◆ **What you have to do**
The expected output is each line below containing "hand", copied in full.

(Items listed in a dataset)
########################################

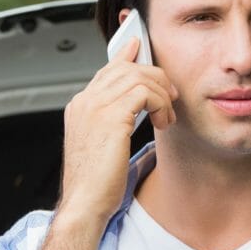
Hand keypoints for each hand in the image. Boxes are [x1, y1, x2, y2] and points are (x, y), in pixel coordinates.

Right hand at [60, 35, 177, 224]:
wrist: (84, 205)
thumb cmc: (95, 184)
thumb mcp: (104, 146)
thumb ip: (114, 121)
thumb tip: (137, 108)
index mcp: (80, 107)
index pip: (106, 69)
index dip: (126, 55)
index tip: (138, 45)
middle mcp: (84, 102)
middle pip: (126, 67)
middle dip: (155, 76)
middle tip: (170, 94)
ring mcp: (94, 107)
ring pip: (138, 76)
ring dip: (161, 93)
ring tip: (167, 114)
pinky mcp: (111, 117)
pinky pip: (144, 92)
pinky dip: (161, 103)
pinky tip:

########################################

◆ **Output of the task**
Hand keypoints for each hand in the image. Boxes are [x1, y1, x2, y2] and points are (x, y), in pixel coordinates.
Right hand at [60, 35, 177, 224]:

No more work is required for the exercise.